In case the regime is in the collision regime, some additional calculations are done. Using the Bruun rule there can be estimated how far the coast would retreat based on a certain sea level rise in case the dune system could fully adapt. To calculate this at first the Depth of Closure (DoC) is needed, this is the depth where it is assumed that deeper than this no significant sediment transport takes place. The formula of Hallermeijer(1981) supplies this based on the wave conditions that are only exceeded 12 hours per year (Hs,year & Tp,year): DoC = 2.28 * Hs,year - 68.5 * (Hs,year ^2 ) / (g * (Tp,year)^2). Now the distance L between the top of the dune (dune_top ) and the DoC is calculated from the transect, which is used for the Bruun rule: Bruun = SLR * L / (DoC + dune_top). This gives the retreat of the dune in meters for the given sea level rise (SLR). It can happen that the prediction is that a profile will stay in the same collision regime, but still maybe will not adapt sufficiently to sea level rise. This can happen when the dune is insufficiently wide compared to the retreat of the dune. Then the dune must retreat landwards through natural processes or sediment management.
Tool 'Shoreline changes (1984-2016)'
The shoreline change tool shows the erosion or accretion of shorelines in the Interreg 2 Seas area. The output of the tool is shown in the figure (4) below. For every year from the period 1984-2016 the location of the shoreline with relation to the landward boundary can be requested. Each blue dot represents the shoreline location in the specified country and year on the location requested in the viewer tool.
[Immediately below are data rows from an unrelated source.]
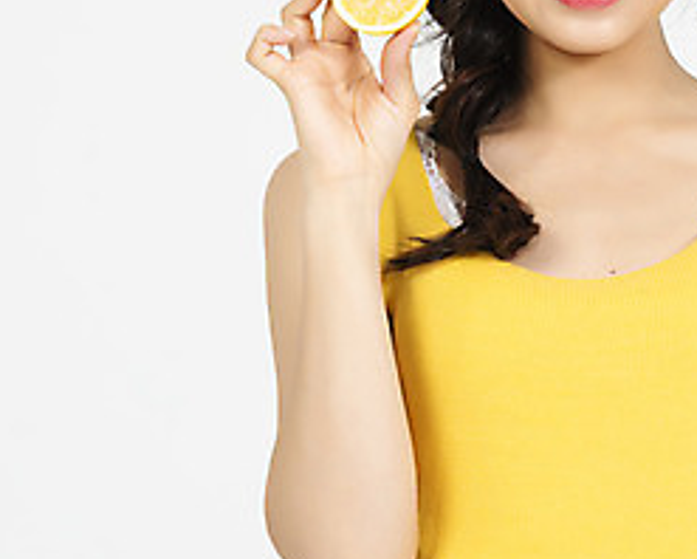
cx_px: 724
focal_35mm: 375
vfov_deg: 4.1
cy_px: 147
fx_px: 7742
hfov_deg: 5.1
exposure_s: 1/125
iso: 100
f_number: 13
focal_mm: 165
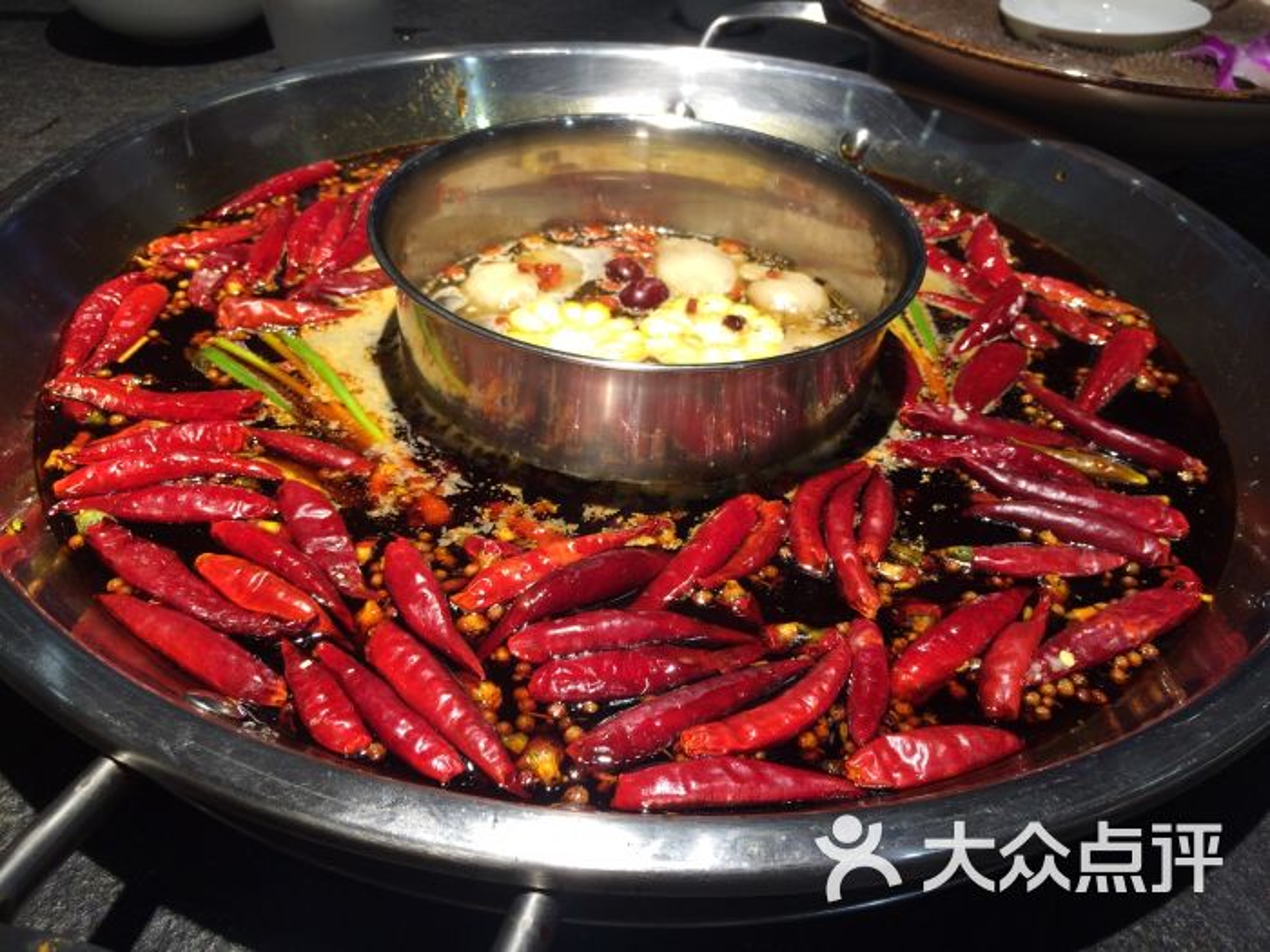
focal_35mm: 29
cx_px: 635
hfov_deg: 61.7
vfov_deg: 48.2
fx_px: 1064
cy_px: 476
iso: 40
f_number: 2.2
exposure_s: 1/60
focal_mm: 4.15
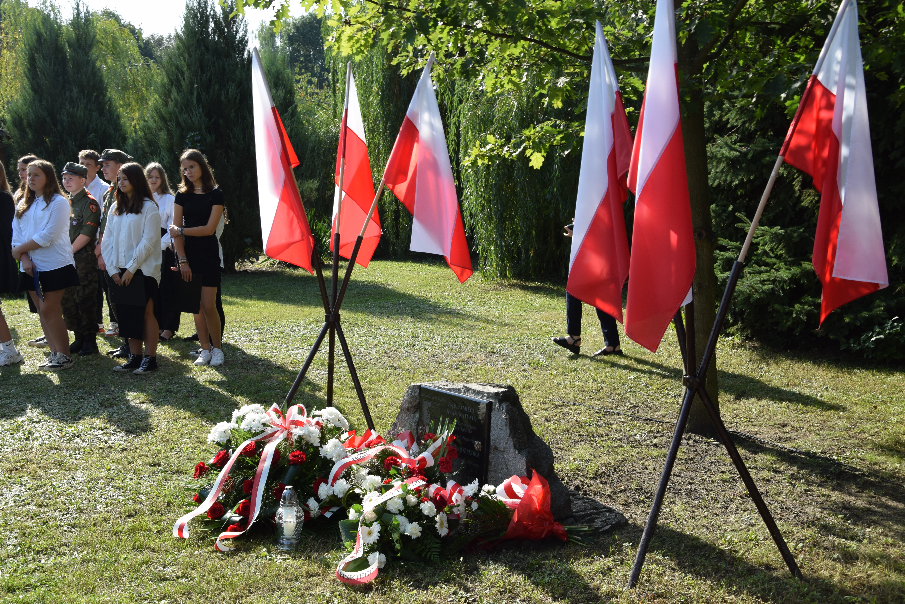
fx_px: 981
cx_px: 452
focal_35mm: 39
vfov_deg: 34.2
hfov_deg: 49.5
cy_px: 302
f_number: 8
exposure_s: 1/250
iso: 220
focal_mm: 26
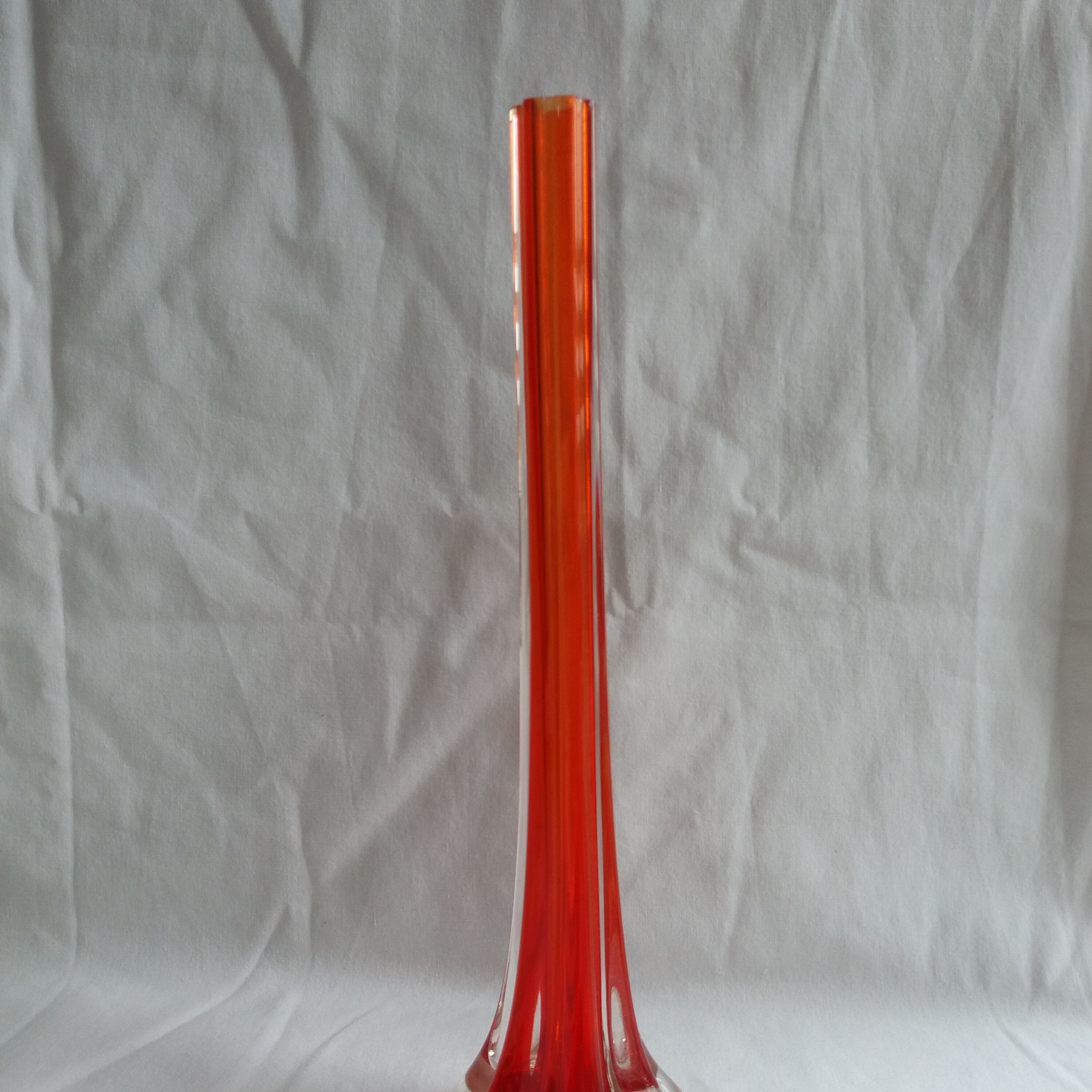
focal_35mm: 34
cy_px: 660
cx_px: 560
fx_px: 1213
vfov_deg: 48.1
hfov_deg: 48.4
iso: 64
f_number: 1.9
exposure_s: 1/206
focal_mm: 3.7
Figure 8. Detail of Shoreline transect plot
Each dot shows the location of the shoreline in a specific year. The indicated change rates metres per year (m/yr) are obtained from fitting a line-of-best fit to the shoreline position data for each transect.
- A shoreline can be in several states of change:
- · Accretion > 0.5 m/yr.
- · Stable −0.5 to 0.5 m/yr.
- · Erosion −1 to −0.5 m/yr.
- · Intense erosion −3 to −1 m/yr.
- · Severe erosion −5 to −3 m/yr.
- · Extreme erosion <= 5 m/yr.
Figure 9. Output of the shoreline change tool.